In the article on the students' lunar colony, how many residents is the colony expected to have by 2135?
*** Opening of EXTRACT ***
Near the south pole of the moon lies the Amundsen crater. Cloaked in shadows most of the time, only a pair of mountain peaks and a small portion of the frigid crater floor receive any sunlight.

That’s where a team of Burnt Hills-Ballston Lake middle-school students – and budding aerospace engineers – plan to establish their lunar colony, which by 2135 will be humming with 7,000 residents in a self-sustaining society making use of the moon’s resources to protect itself against the harshness of life on the moon.

“We researched a lot of different areas on the moon, and we came across the Amundsen crater on the south pole,” eighth-grader Thomas Kotkoskie said. The location offered some protection from lunar storms and cold temperatures but was still close to vast deposits of ice. “From there we built a city based on some of the natural resources on the moon.”

The team of seventh- and eighth-graders at O’Rourke Middle School for the second straight year took home first place at the annual Future City Competition for schools across the upstate region. In the 20th year of competition, the regional event hosted 17 teams and over 150 students this year. The national competition starts this weekend, with students facing questions from a panel of engineers across the country.
*** Close of EXTRACT ***
*** Opening of PROVIDED DATA ***
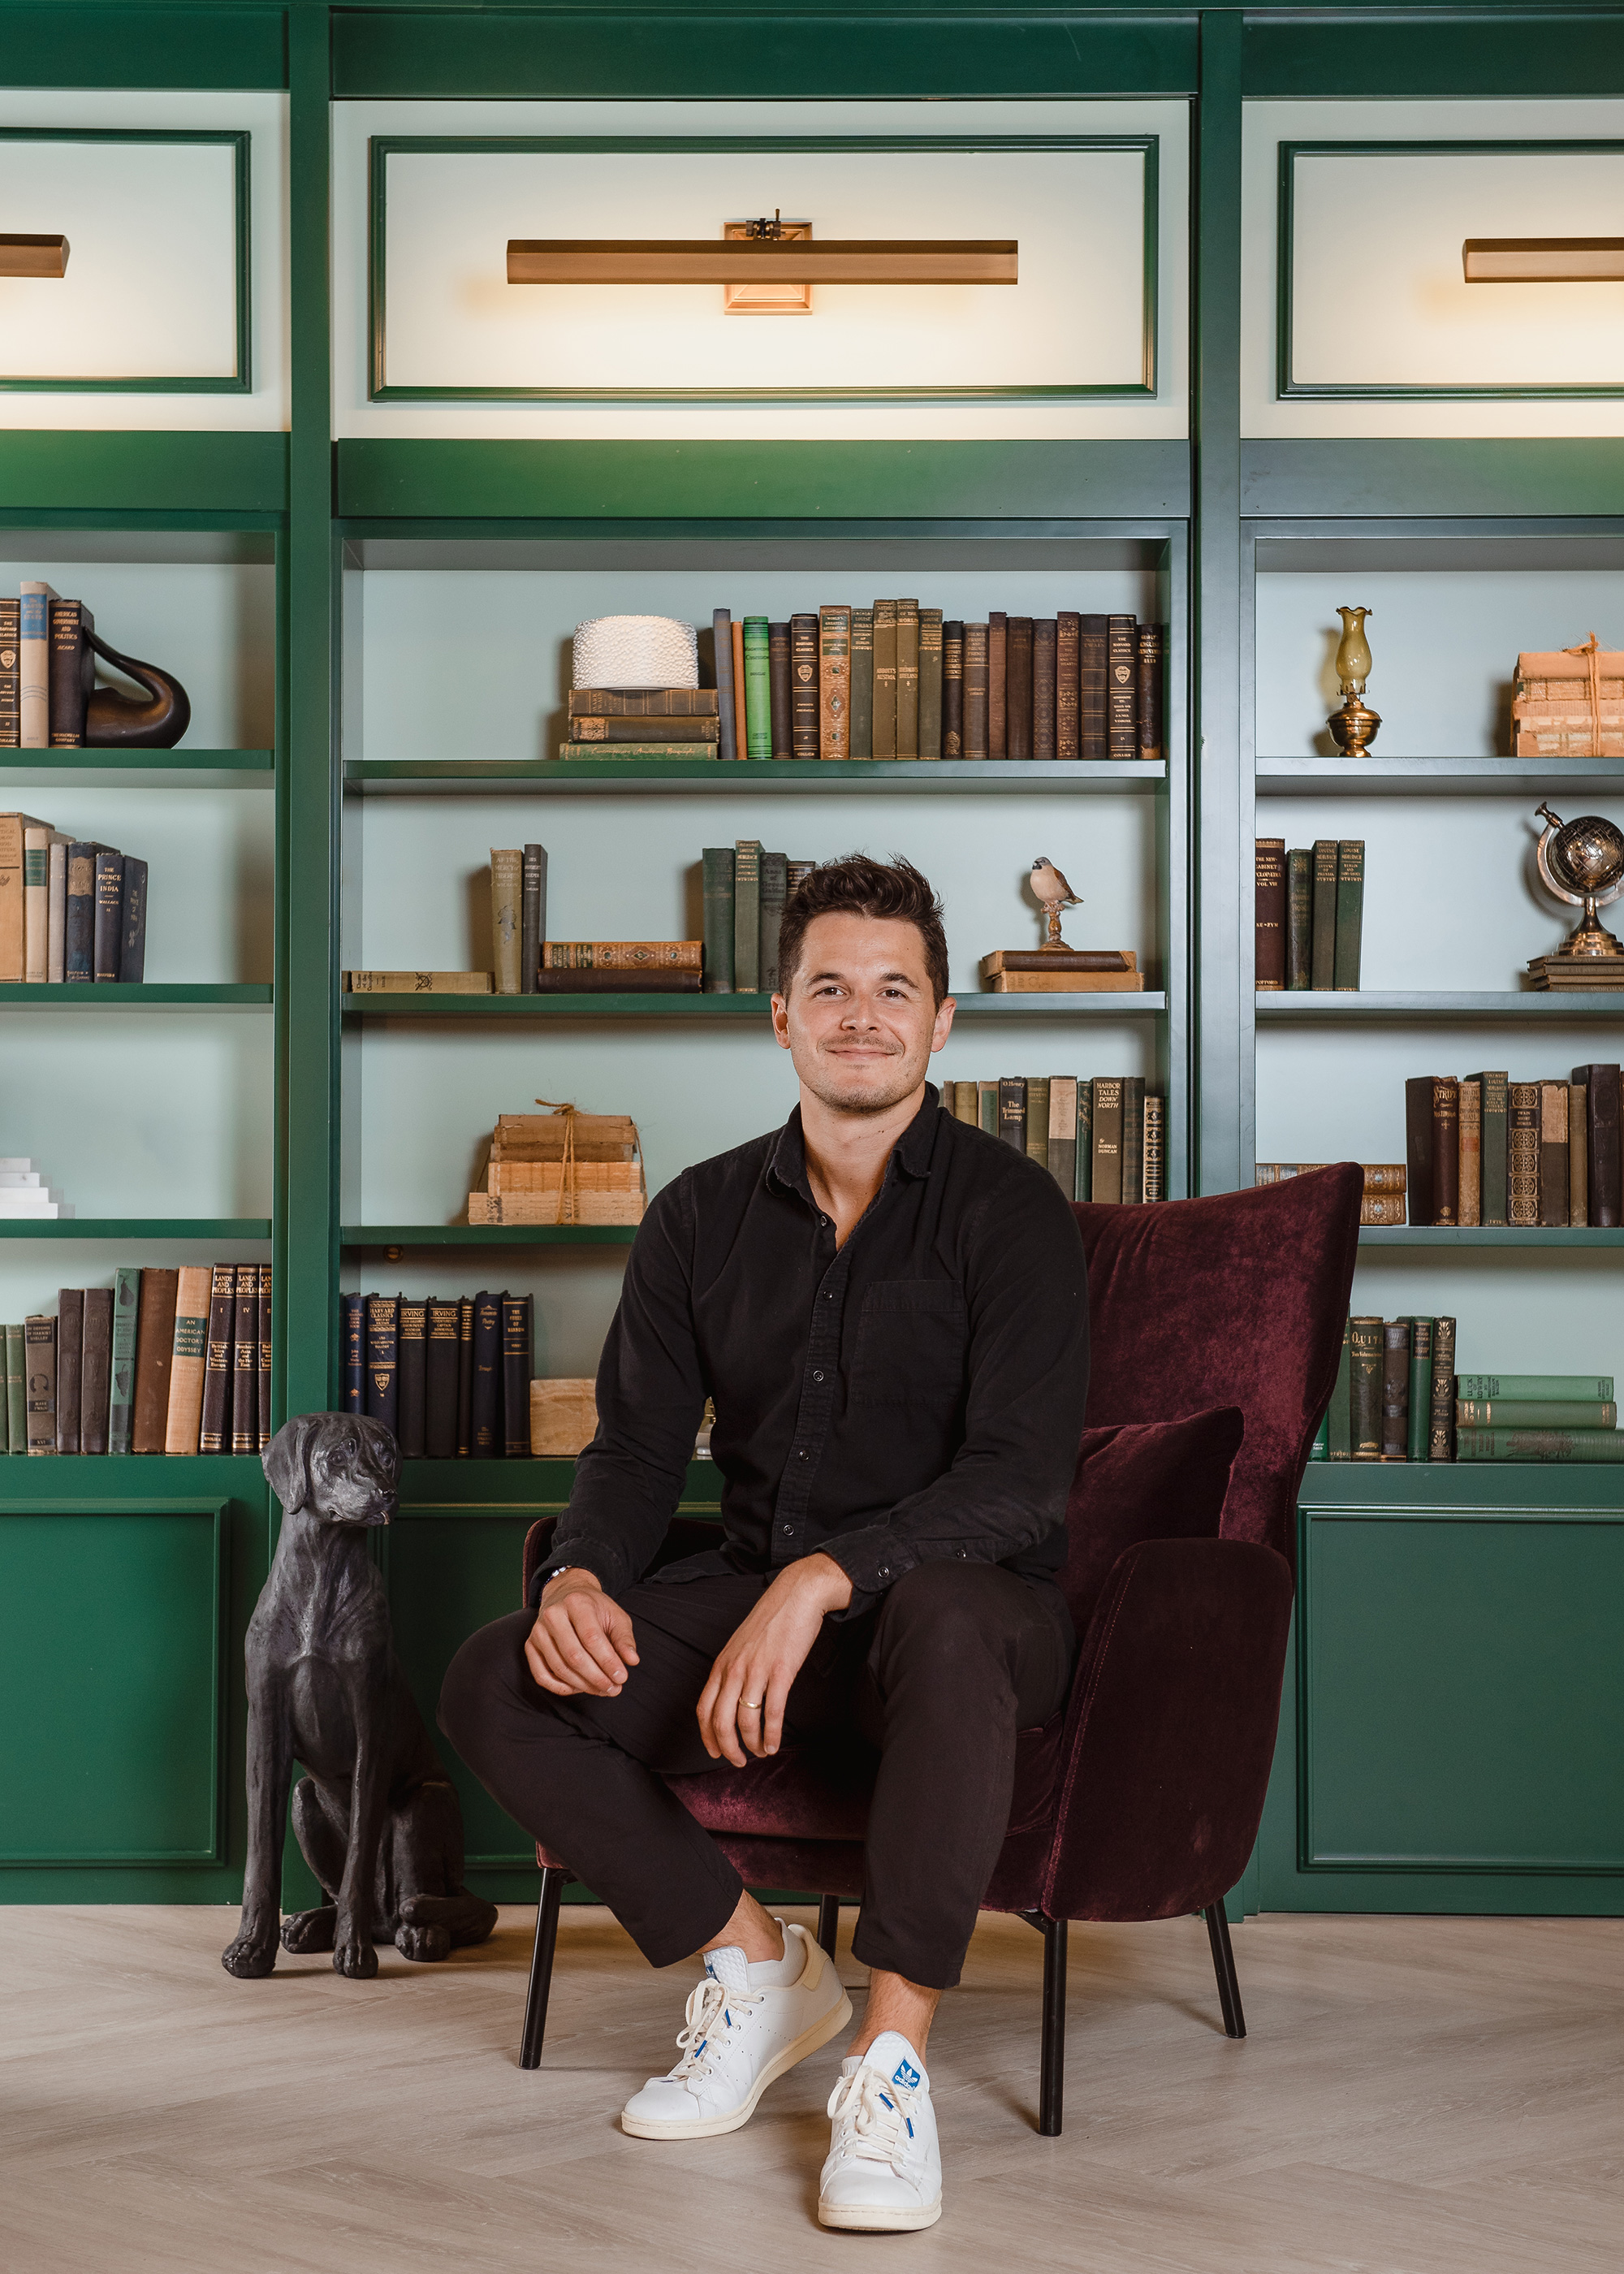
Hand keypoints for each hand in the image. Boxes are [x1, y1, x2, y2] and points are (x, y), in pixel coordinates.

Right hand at [525, 1569, 638, 1697]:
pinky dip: (559, 1687)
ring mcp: (538, 1631)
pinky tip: (578, 1688)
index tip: (622, 1677)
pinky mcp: (530, 1644)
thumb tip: (632, 1661)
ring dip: (582, 1685)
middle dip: (596, 1677)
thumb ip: (624, 1638)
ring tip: (602, 1690)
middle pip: (574, 1656)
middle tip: (614, 1689)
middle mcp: (553, 1615)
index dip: (608, 1661)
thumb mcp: (615, 1615)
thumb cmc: (594, 1608)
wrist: (566, 1593)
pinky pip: (541, 1675)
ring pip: (559, 1668)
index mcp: (577, 1603)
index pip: (592, 1638)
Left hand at [696, 1553, 852, 1765]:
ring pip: (746, 1721)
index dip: (707, 1736)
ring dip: (753, 1744)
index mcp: (722, 1664)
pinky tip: (775, 1744)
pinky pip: (772, 1713)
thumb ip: (733, 1669)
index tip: (714, 1752)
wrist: (796, 1596)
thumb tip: (732, 1698)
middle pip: (721, 1721)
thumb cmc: (771, 1620)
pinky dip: (772, 1735)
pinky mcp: (781, 1672)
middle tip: (739, 1761)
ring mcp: (757, 1671)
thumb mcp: (740, 1644)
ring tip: (761, 1752)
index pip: (704, 1708)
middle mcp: (734, 1669)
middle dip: (727, 1748)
*** Close of PROVIDED DATA ***
FINISHED TASK:
7,000 residents.